DATA TO EXAMINE: Begin

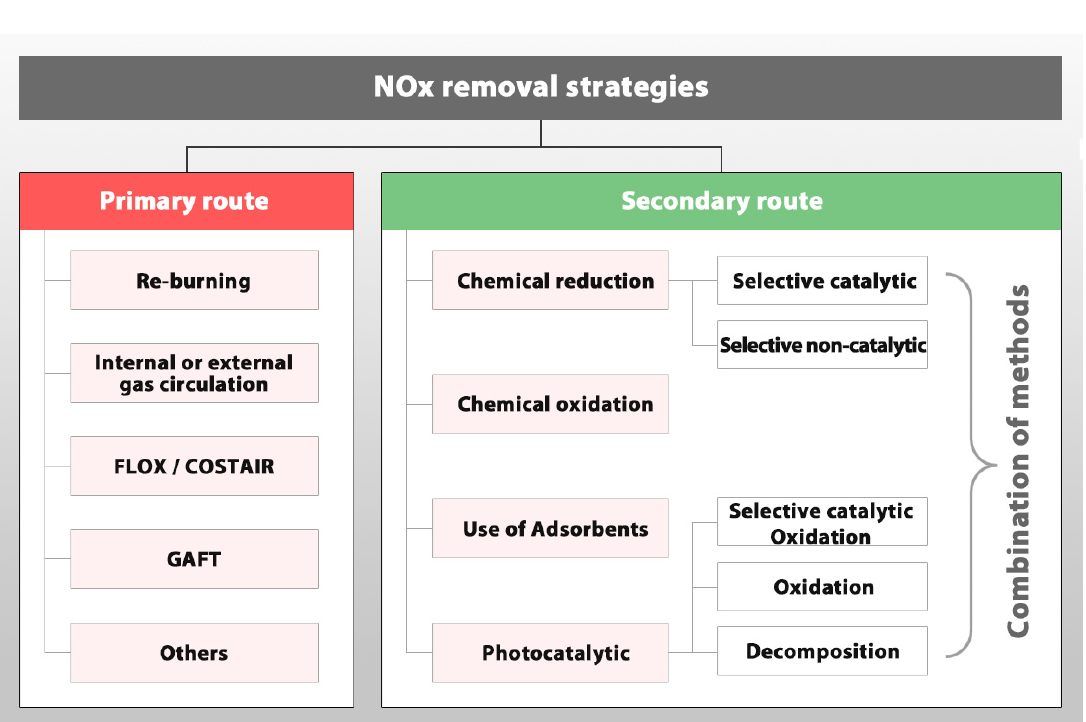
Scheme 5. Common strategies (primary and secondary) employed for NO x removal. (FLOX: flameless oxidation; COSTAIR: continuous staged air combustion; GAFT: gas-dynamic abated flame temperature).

DATA TO EXAMINE: End
DATA TO EXAMINE: Begin

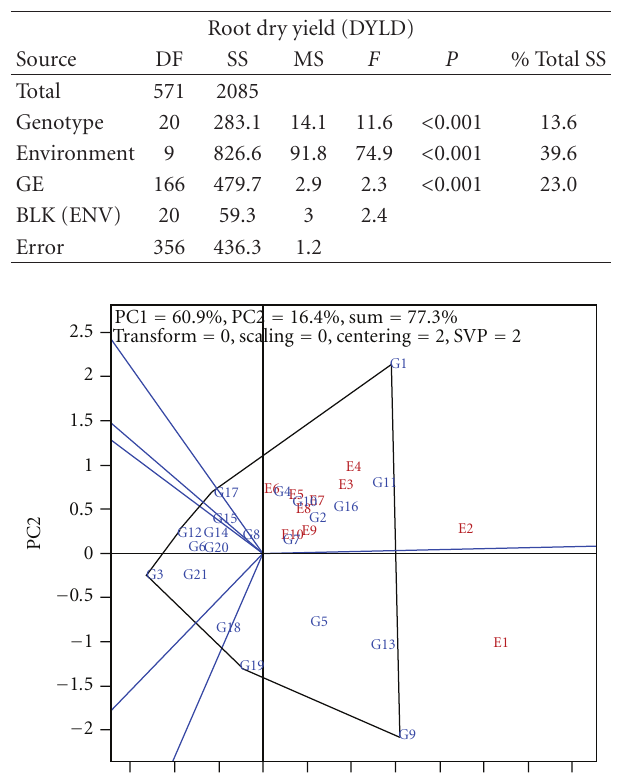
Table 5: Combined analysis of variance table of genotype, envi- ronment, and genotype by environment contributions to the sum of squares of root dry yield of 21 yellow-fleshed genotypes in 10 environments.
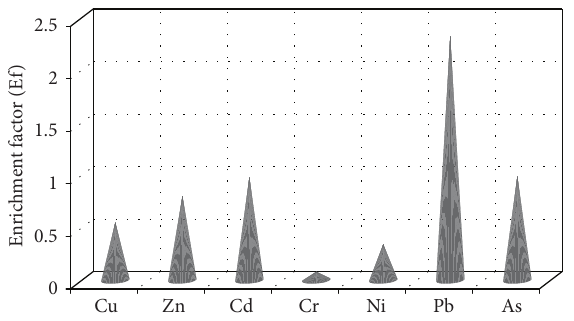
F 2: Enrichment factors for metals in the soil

DATA TO EXAMINE: End

YOUR ASSIGNMENT: Using the data above, output the line that has "Table 5: Combined", the line that has "F 2: Enrichment", and whatever lines fall between, each exactly as it stands and without pictures.

RESPONSE TO THE TASK:
Table 5: Combined analysis of variance table of genotype, envi- ronment, and genotype by environment contributions to the sum of squares of root dry yield of 21 yellow-fleshed genotypes in 10 environments.
F 2: Enrichment factors for metals in the soil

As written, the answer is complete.